● **Problem to work on**
Please reproduce the data below word for word, from its first line through the line that contains "collectors: C. I. Lei", with both of those lines included.

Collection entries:
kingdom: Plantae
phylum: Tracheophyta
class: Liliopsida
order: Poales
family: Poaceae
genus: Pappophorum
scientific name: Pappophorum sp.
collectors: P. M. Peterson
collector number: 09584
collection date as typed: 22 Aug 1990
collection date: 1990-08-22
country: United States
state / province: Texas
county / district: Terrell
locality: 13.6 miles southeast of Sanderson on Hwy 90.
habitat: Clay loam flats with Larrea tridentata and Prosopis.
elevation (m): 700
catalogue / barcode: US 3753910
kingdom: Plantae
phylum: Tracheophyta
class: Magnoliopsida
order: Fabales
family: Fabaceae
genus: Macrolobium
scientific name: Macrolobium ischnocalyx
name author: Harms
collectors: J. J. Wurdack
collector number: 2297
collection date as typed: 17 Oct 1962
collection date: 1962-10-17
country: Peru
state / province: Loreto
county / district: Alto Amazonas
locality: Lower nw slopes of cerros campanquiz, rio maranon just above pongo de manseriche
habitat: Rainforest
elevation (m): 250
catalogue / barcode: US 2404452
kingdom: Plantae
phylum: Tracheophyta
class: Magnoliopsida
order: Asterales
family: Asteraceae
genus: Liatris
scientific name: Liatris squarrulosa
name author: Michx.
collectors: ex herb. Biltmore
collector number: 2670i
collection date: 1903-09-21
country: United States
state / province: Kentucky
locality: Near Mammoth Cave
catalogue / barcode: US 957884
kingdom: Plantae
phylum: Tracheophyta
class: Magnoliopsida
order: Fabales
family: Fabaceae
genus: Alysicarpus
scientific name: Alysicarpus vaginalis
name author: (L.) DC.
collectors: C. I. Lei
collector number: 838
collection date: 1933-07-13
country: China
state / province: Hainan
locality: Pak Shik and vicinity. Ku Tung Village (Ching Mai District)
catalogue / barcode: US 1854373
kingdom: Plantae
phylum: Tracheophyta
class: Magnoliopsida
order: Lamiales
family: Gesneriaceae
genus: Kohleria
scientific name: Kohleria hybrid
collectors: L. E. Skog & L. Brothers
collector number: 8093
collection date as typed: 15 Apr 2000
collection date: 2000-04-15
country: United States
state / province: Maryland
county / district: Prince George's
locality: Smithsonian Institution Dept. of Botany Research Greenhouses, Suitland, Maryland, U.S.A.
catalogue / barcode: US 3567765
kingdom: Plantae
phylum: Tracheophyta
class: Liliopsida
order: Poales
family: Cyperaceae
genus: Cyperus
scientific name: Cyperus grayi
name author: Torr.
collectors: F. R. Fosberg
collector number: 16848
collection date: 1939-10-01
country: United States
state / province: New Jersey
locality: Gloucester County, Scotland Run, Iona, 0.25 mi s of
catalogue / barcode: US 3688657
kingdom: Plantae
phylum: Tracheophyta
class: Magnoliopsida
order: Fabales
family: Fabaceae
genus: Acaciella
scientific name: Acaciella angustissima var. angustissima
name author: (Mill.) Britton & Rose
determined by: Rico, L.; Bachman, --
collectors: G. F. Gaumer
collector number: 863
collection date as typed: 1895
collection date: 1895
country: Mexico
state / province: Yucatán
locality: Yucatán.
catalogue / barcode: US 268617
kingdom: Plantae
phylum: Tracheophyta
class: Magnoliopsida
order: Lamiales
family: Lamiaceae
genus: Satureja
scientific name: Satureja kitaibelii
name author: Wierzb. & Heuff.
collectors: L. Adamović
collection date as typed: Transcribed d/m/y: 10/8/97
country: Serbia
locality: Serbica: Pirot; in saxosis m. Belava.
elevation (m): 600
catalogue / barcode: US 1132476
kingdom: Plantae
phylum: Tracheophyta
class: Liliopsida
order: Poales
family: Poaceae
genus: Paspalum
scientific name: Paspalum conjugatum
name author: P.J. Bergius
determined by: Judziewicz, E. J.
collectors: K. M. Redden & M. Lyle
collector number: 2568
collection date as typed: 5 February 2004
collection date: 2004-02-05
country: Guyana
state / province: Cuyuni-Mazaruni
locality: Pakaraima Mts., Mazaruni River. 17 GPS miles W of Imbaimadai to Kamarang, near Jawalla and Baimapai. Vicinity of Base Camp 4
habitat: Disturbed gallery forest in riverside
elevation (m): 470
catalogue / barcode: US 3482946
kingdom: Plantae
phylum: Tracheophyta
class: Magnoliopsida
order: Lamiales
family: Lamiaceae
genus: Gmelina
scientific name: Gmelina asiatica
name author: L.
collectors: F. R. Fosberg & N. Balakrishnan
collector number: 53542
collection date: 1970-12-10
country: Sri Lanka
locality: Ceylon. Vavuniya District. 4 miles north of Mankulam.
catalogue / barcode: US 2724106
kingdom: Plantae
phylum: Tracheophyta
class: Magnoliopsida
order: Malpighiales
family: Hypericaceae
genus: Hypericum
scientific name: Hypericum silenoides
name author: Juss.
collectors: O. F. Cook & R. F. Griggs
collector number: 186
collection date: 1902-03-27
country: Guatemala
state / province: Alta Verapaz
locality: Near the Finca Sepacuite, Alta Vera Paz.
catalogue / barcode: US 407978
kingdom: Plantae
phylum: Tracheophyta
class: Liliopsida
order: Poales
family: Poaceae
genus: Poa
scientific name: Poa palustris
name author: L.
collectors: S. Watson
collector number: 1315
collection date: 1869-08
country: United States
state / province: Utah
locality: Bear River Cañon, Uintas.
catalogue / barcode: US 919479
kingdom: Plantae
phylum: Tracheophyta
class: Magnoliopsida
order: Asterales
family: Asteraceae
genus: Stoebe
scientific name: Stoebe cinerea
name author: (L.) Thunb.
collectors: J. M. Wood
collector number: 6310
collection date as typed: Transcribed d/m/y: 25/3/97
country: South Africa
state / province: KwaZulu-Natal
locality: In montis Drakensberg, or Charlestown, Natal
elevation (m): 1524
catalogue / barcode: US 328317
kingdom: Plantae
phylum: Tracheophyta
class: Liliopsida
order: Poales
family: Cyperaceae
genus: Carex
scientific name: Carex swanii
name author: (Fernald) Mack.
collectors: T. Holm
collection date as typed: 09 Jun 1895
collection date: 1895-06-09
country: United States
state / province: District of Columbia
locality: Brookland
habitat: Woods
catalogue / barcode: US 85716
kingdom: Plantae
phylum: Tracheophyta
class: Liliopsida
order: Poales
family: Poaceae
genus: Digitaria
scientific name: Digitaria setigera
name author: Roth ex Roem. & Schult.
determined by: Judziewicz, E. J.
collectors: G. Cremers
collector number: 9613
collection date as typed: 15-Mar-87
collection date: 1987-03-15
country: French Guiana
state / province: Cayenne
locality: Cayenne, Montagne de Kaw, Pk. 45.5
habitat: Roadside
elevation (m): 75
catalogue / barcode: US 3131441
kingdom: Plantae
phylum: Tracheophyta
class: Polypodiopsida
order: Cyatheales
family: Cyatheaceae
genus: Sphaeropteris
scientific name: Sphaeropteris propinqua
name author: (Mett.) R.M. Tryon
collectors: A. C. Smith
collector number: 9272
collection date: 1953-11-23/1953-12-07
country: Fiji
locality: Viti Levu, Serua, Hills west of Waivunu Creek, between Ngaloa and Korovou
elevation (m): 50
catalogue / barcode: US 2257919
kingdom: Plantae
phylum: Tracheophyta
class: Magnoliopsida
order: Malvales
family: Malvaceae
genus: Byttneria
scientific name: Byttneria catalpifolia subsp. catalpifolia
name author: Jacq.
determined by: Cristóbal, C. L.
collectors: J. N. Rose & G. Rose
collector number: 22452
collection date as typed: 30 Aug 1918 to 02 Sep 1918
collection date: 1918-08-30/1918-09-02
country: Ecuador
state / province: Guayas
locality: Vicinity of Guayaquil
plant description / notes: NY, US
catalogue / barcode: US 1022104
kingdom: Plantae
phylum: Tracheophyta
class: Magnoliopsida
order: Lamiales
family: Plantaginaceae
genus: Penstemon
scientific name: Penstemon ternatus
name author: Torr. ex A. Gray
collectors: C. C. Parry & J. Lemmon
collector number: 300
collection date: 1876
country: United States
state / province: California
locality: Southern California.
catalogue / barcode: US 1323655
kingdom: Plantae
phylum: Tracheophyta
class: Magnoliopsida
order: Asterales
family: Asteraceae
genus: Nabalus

● **Reply to the task**
kingdom: Plantae
phylum: Tracheophyta
class: Liliopsida
order: Poales
family: Poaceae
genus: Pappophorum
scientific name: Pappophorum sp.
collectors: P. M. Peterson
collector number: 09584
collection date as typed: 22 Aug 1990
collection date: 1990-08-22
country: United States
state / province: Texas
county / district: Terrell
locality: 13.6 miles southeast of Sanderson on Hwy 90.
habitat: Clay loam flats with Larrea tridentata and Prosopis.
elevation (m): 700
catalogue / barcode: US 3753910
kingdom: Plantae
phylum: Tracheophyta
class: Magnoliopsida
order: Fabales
family: Fabaceae
genus: Macrolobium
scientific name: Macrolobium ischnocalyx
name author: Harms
collectors: J. J. Wurdack
collector number: 2297
collection date as typed: 17 Oct 1962
collection date: 1962-10-17
country: Peru
state / province: Loreto
county / district: Alto Amazonas
locality: Lower nw slopes of cerros campanquiz, rio maranon just above pongo de manseriche
habitat: Rainforest
elevation (m): 250
catalogue / barcode: US 2404452
kingdom: Plantae
phylum: Tracheophyta
class: Magnoliopsida
order: Asterales
family: Asteraceae
genus: Liatris
scientific name: Liatris squarrulosa
name author: Michx.
collectors: ex herb. Biltmore
collector number: 2670i
collection date: 1903-09-21
country: United States
state / province: Kentucky
locality: Near Mammoth Cave
catalogue / barcode: US 957884
kingdom: Plantae
phylum: Tracheophyta
class: Magnoliopsida
order: Fabales
family: Fabaceae
genus: Alysicarpus
scientific name: Alysicarpus vaginalis
name author: (L.) DC.
collectors: C. I. Lei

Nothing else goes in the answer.